German Ceramic Society (DKG)
- Formation: 1919 (1913)
- Legal status: Registered association
- Purpose: Promotion and advancement of ceramics in industry, science and teaching
- Headquarters: Cologne, Germany
- Membership: Approx. 600 personal and 250 institutional members
- Managing Director: Dr. Detlev Nicklas
- Website: https://www.dkg.de

= German Ceramic Society =

The German Ceramic Society is an association founded in 1919 and headquartered in the city of Cologne, Germany. With its more than 600 personal and 250 institutional members, it is the largest ceramics society in Europe. Worldwide, it is one of the oldest associations in this field.

The society is not only a technical-scientific association, it is also a trade association which works for the advancement of ceramics and related fields.
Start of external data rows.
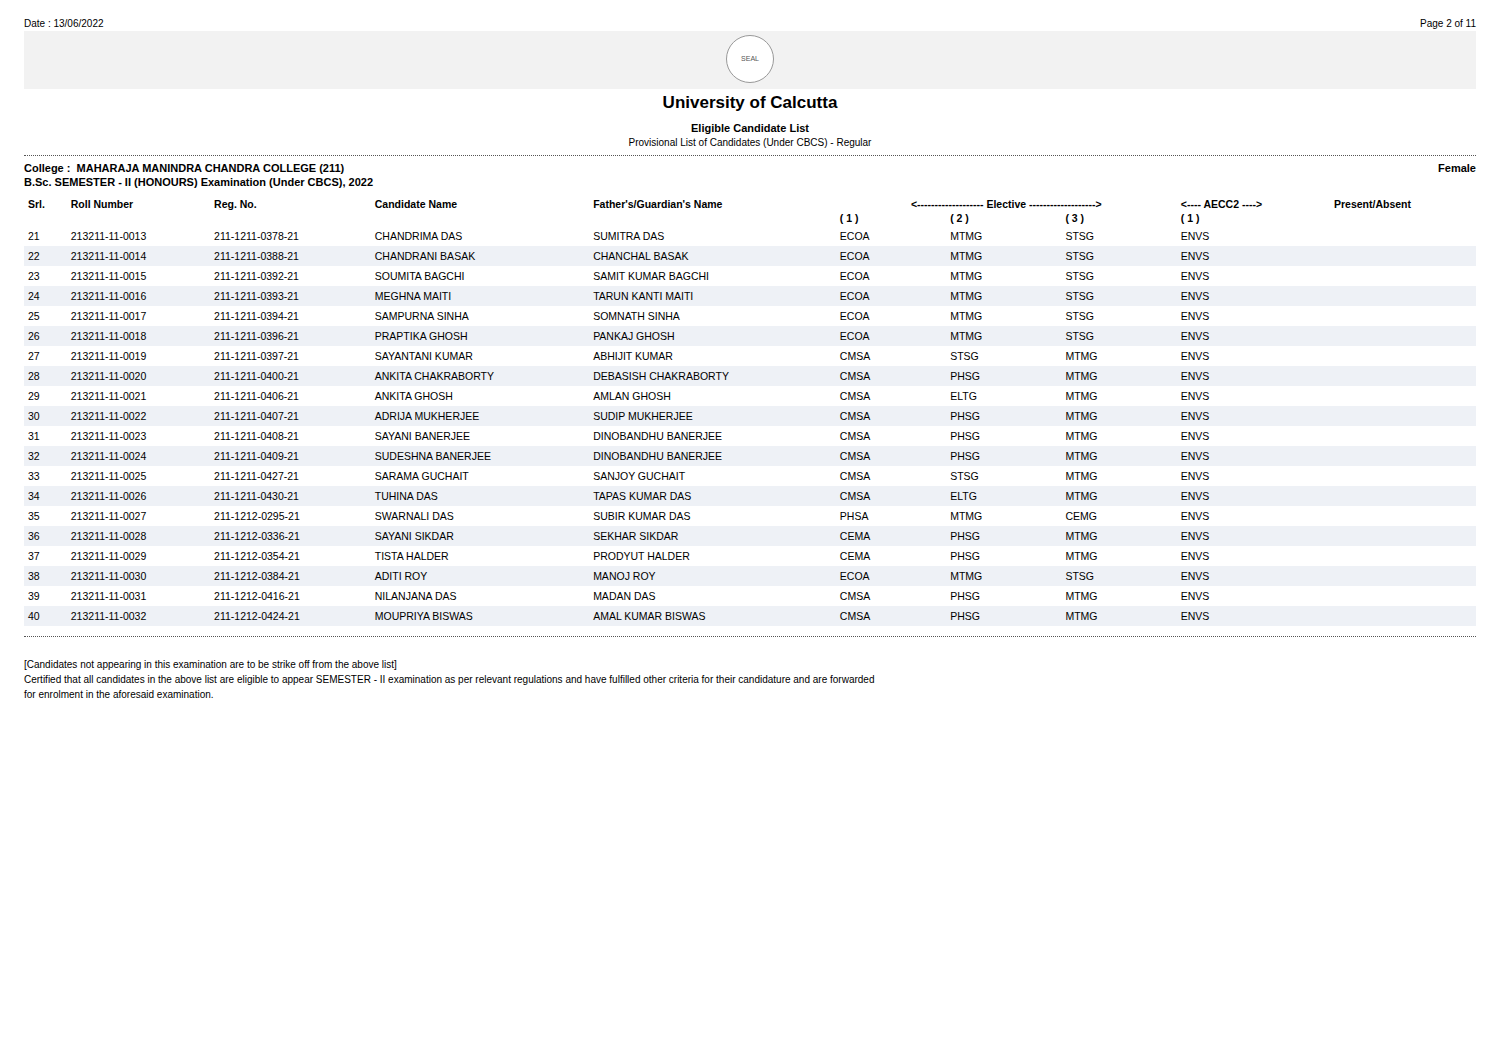Date : 13/06/2022
Page 2 of 11
SEAL
University of Calcutta
Eligible Candidate List
Provisional List of Candidates (Under CBCS) - Regular
College : MAHARAJA MANINDRA CHANDRA COLLEGE (211) Female
B.Sc. SEMESTER - II (HONOURS) Examination (Under CBCS), 2022
| Srl. | Roll Number | Reg. No. | Candidate Name | Father's/Guardian's Name | <------------------- Elective -------------------> | <---- AECC2 ----> | Present/Absent |
| --- | --- | --- | --- | --- | --- | --- | --- |
| | | | | | ( 1 ) | ( 2 ) | ( 3 ) | ( 1 ) | |
| 21 | 213211-11-0013 | 211-1211-0378-21 | CHANDRIMA DAS | SUMITRA DAS | ECOA | MTMG | STSG | ENVS | |
| 22 | 213211-11-0014 | 211-1211-0388-21 | CHANDRANI BASAK | CHANCHAL BASAK | ECOA | MTMG | STSG | ENVS | |
| 23 | 213211-11-0015 | 211-1211-0392-21 | SOUMITA BAGCHI | SAMIT KUMAR BAGCHI | ECOA | MTMG | STSG | ENVS | |
| 24 | 213211-11-0016 | 211-1211-0393-21 | MEGHNA MAITI | TARUN KANTI MAITI | ECOA | MTMG | STSG | ENVS | |
| 25 | 213211-11-0017 | 211-1211-0394-21 | SAMPURNA SINHA | SOMNATH SINHA | ECOA | MTMG | STSG | ENVS | |
| 26 | 213211-11-0018 | 211-1211-0396-21 | PRAPTIKA GHOSH | PANKAJ GHOSH | ECOA | MTMG | STSG | ENVS | |
| 27 | 213211-11-0019 | 211-1211-0397-21 | SAYANTANI KUMAR | ABHIJIT KUMAR | CMSA | STSG | MTMG | ENVS | |
| 28 | 213211-11-0020 | 211-1211-0400-21 | ANKITA CHAKRABORTY | DEBASISH CHAKRABORTY | CMSA | PHSG | MTMG | ENVS | |
| 29 | 213211-11-0021 | 211-1211-0406-21 | ANKITA GHOSH | AMLAN GHOSH | CMSA | ELTG | MTMG | ENVS | |
| 30 | 213211-11-0022 | 211-1211-0407-21 | ADRIJA MUKHERJEE | SUDIP MUKHERJEE | CMSA | PHSG | MTMG | ENVS | |
| 31 | 213211-11-0023 | 211-1211-0408-21 | SAYANI BANERJEE | DINOBANDHU BANERJEE | CMSA | PHSG | MTMG | ENVS | |
| 32 | 213211-11-0024 | 211-1211-0409-21 | SUDESHNA BANERJEE | DINOBANDHU BANERJEE | CMSA | PHSG | MTMG | ENVS | |
| 33 | 213211-11-0025 | 211-1211-0427-21 | SARAMA GUCHAIT | SANJOY GUCHAIT | CMSA | STSG | MTMG | ENVS | |
| 34 | 213211-11-0026 | 211-1211-0430-21 | TUHINA DAS | TAPAS KUMAR DAS | CMSA | ELTG | MTMG | ENVS | |
| 35 | 213211-11-0027 | 211-1212-0295-21 | SWARNALI DAS | SUBIR KUMAR DAS | PHSA | MTMG | CEMG | ENVS | |
| 36 | 213211-11-0028 | 211-1212-0336-21 | SAYANI SIKDAR | SEKHAR SIKDAR | CEMA | PHSG | MTMG | ENVS | |
| 37 | 213211-11-0029 | 211-1212-0354-21 | TISTA HALDER | PRODYUT HALDER | CEMA | PHSG | MTMG | ENVS | |
| 38 | 213211-11-0030 | 211-1212-0384-21 | ADITI ROY | MANOJ ROY | ECOA | MTMG | STSG | ENVS | |
| 39 | 213211-11-0031 | 211-1212-0416-21 | NILANJANA DAS | MADAN DAS | CMSA | PHSG | MTMG | ENVS | |
| 40 | 213211-11-0032 | 211-1212-0424-21 | MOUPRIYA BISWAS | AMAL KUMAR BISWAS | CMSA | PHSG | MTMG | ENVS | |
[Candidates not appearing in this examination are to be strike off from the above list]
Certified that all candidates in the above list are eligible to appear SEMESTER - II examination as per relevant regulations and have fulfilled other criteria for their candidature and are forwarded
for enrolment in the aforesaid examination.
The German Ceramic Society is a founding member of the European Ceramic Society.

==Tasks and activities==
Based on its charter, the role of the association is “the promotion of the entire ceramic sector regarding technical, scientific and artistic matters“. Today, the activities of the society are subdivided in four main sections:

- Research and Development
- Training and Further Education
- Dialogue and Debate
- Art, Design and Culture.

The organization has 15 expert committees and community committees that undertake research projects, often in cooperation with other associations and organizations. The prime objective of the projects is the solution of a basic industrial practice, but the groups also undertake theoretical problems concerning all areas of ceramics and related specialist fields.

Research funding and the coordination of the research projects is provided by the autonomous research community of the German Ceramic Society.
Within the association, there are two expert committees that operate independently: The Carbon Task Force, which is also part of the European Carbon Association, and the Ceramic Injection Moulding Expert Group, which was founded in 2008.

The society and the affiliated committees organize specialist conferences, training seminars and trade fairs. A key event is the traditional annual meeting during which speakers from all areas of the ceramic industry give lectures on current issues. It is also the co-publisher of two association journals - the application-oriented journal „cfi News / Berichte der DKG“ and the scientific „Journal of Ceramic Science and Technology“

==Structure of the association==

The governing bodies of the association are the general members meeting, the executive board, the head of scientific works and the management.
During the annual meetings, the members elect the executive board which may consist of up to 20 persons. The association’s executive board is responsible for the programmatic and thematic conception of the society's activities. It is also responsible for the budget and the management of the assets.
The head of scientific works is a member of the executive board and also a member of the presidium. Her or his task is to put into practice the purpose of the association in the scientific field. The management board is responsible for day-to-day business.
In case of decisions that require approval, the presidium must be consulted. It consists of five members of the executive board.

==History==

The decision to establish the German Ceramic Society was taken on September 29, 1919. In the course of a reorganization, it was developed from the independent technical-scientific department of a federation of ceramic trades that existed since 1913, the „Verband Keramischer Gewerke“. The main reason for the spin-off was to maintain the competitiveness of the German industrial companies by combining their different research activities.
The spin-off was significantly brought forward by Philipp Rosenthal, who was at the time president of the federation.

The first professorship for ceramics in Germany was set up at the Technische Hochschule in Charlottenburg (now Technische Universität Berlin) in 1921. The chemical-technical experimental station of the Royal Porcelain Manufacture in Berlin was recognized as a university institute and received the authorization to accept diploma theses and dissertations.
After the Second World War, the society was disbanded, as were all other German associations. The re-creation of the organization took place on 19 March 1949, in the city of Bonn. In the following year, it was admitted as an active member of the European Union of Ceramics Associations.
With the support of the society in a short period of time, university institutes for ceramics were opened or reopened in the cities of Aachen, Berlin, Clausthal, and Erlangen. The Institute for Silicate Research in Wuerzburg was also reopened.

The main focus of the work shifted to research and training, and to the support of ceramic craftwork and the international linkage of the German ceramics industry. In the 1960s, interdisciplinary research became the focus of the association’s attention. In the context of German reunification, the exchange with the newly formed German states was successfully taken up.

==Members==

Membership includes 600 individuals, 175 companies, and about 60 universities and technical colleges, institutes and other facilities. Cooperative agreements exist with 18 national and international industrial associations and research groupings.